WHAT YOU HAVE TO DO: Name each city where the article below on Spain's regularization scheme reports people queuing before dawn.

Queues Before Dawn Across Spain as Massive Regularisation Scheme Sparks Rush for Appointments
Half a Million People — and a Collapsing Appointment System
Spain's new large-scale regularisation programme could transform the legal status of more than 500,000 migrants living and working in the country — but the system for securing appointments is buckling under the pressure, with people queuing before sunrise in cities across Spain to secure limited slots.
The programme, established under Royal Decree 316/2026, provides a one-year residence and work permit for eligible applicants. The application deadline is June 30, 2026, and with first in-person appointments in some cities already pushed into late May, the window for many applicants is tighter than it should be.
Who Is Eligible
To qualify under the decree, applicants must meet all of the following:
- Have been living in Spain before December 31, 2025
- Have at least five consecutive months of prior residence
- No criminal record
- Submit their application by June 30, 2026
The scheme is backed by Spain's Ministry of Inclusion, Social Security and Migration.
The Appointment Crisis
Scenes of people queuing before dawn have been reported in Madrid, Barcelona, Girona and Seville. The bottleneck is not the application process itself — it is the appointment system. With 436 service points across Social Security offices, Correos locations and immigration offices, the infrastructure was not designed to handle the volume of demand that the decree has generated.

MATERIAL SUPPLIED:

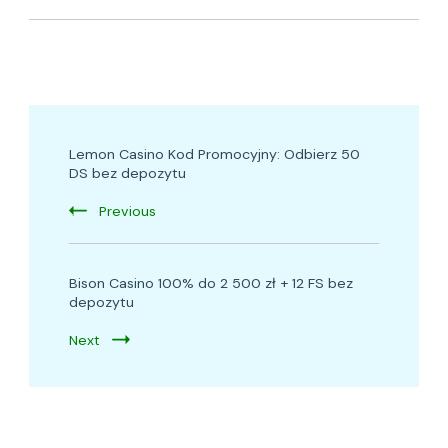
Post
Lemon Casino Kod Promocyjny: Odbierz 50
Navigation
DS bez depozytu
Previous
Bison Casino ️100% do 2 500 zł + 12 FS bez
depozytu
Next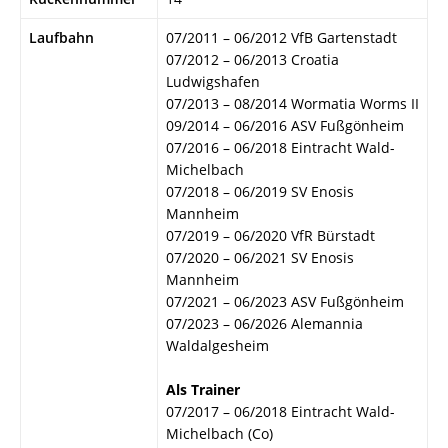
Laufbahn
07/2011 – 06/2012 VfB Gartenstadt
07/2012 – 06/2013 Croatia
Ludwigshafen
07/2013 – 08/2014 Wormatia Worms II
09/2014 – 06/2016 ASV Fußgönheim
07/2016 – 06/2018 Eintracht Wald-
Michelbach
07/2018 – 06/2019 SV Enosis
Mannheim
07/2019 – 06/2020 VfR Bürstadt
07/2020 – 06/2021 SV Enosis
Mannheim
07/2021 – 06/2023 ASV Fußgönheim
07/2023 – 06/2026 Alemannia
Waldalgesheim
Als Trainer
07/2017 – 06/2018 Eintracht Wald-
Michelbach (Co)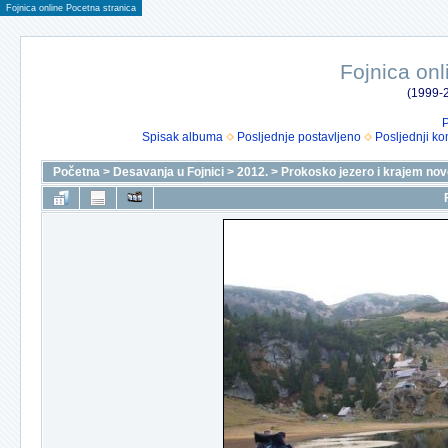
Fojnica online Pocetna stranica
Fojnica onl
(1999-2
P
Spisak albuma
Posljednje postavljeno
Posljednji ko
Početna
>
Desavanja u Fojnici
>
2012.
>
Prokosko jezero i krajem nove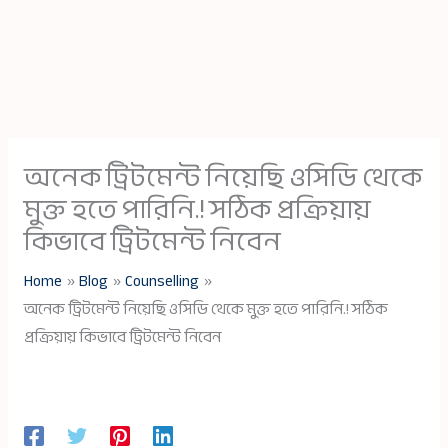
অনেক ট্রিটমেন্ট নিয়েছি ওসিডি থেকে
মুক্ত হতে পারিনি.! সঠিক প্রক্রিয়ায়
কিভাবে ট্রিটমেন্ট নিবেন
Home
Blog
Counselling
অনেক ট্রিটমেন্ট নিয়েছি ওসিডি থেকে মুক্ত হতে পারিনি.! সঠিক
প্রক্রিয়ায় কিভাবে ট্রিটমেন্ট নিবেন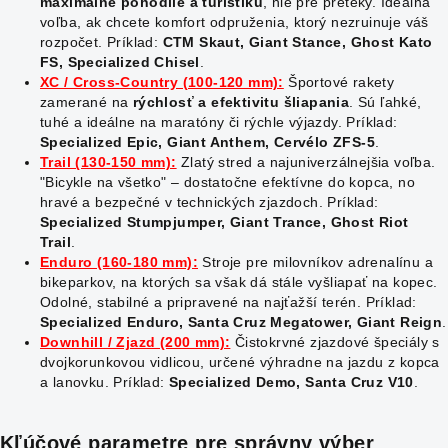
maximálne pohodlie a turistiku
, nie pre preteky. Ideálna
voľba, ak chcete komfort odpruženia, ktorý nezruinuje váš
rozpočet. Príklad:
CTM Skaut, Giant Stance, Ghost Kato
FS, Specialized Chisel
.
XC / Cross-Country (100-120 mm):
Športové rakety
zamerané na
rýchlosť a efektivitu šliapania
. Sú ľahké,
tuhé a ideálne na maratóny či rýchle výjazdy. Príklad:
Specialized Epic, Giant Anthem, Cervélo ZFS-5
.
Trail (130-150 mm):
Zlatý stred a najuniverzálnejšia voľba.
"Bicykle na všetko" – dostatočne efektívne do kopca, no
hravé a bezpečné v technických zjazdoch. Príklad:
Specialized Stumpjumper, Giant Trance, Ghost Riot
Trail
.
Enduro (160-180 mm):
Stroje pre milovníkov adrenalínu a
bikeparkov, na ktorých sa však dá stále vyšliapať na kopec.
Odolné, stabilné a pripravené na najťažší terén. Príklad:
Specialized Enduro, Santa Cruz Megatower, Giant Reign
.
Downhill / Zjazd (200 mm):
Čistokrvné zjazdové špeciály s
dvojkorunkovou vidlicou, určené výhradne na jazdu z kopca
a lanovku. Príklad:
Specialized Demo, Santa Cruz V10
.
Kľúčové parametre pre správny výber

RESPONSE: Madrid, Barcelona, Girona, Seville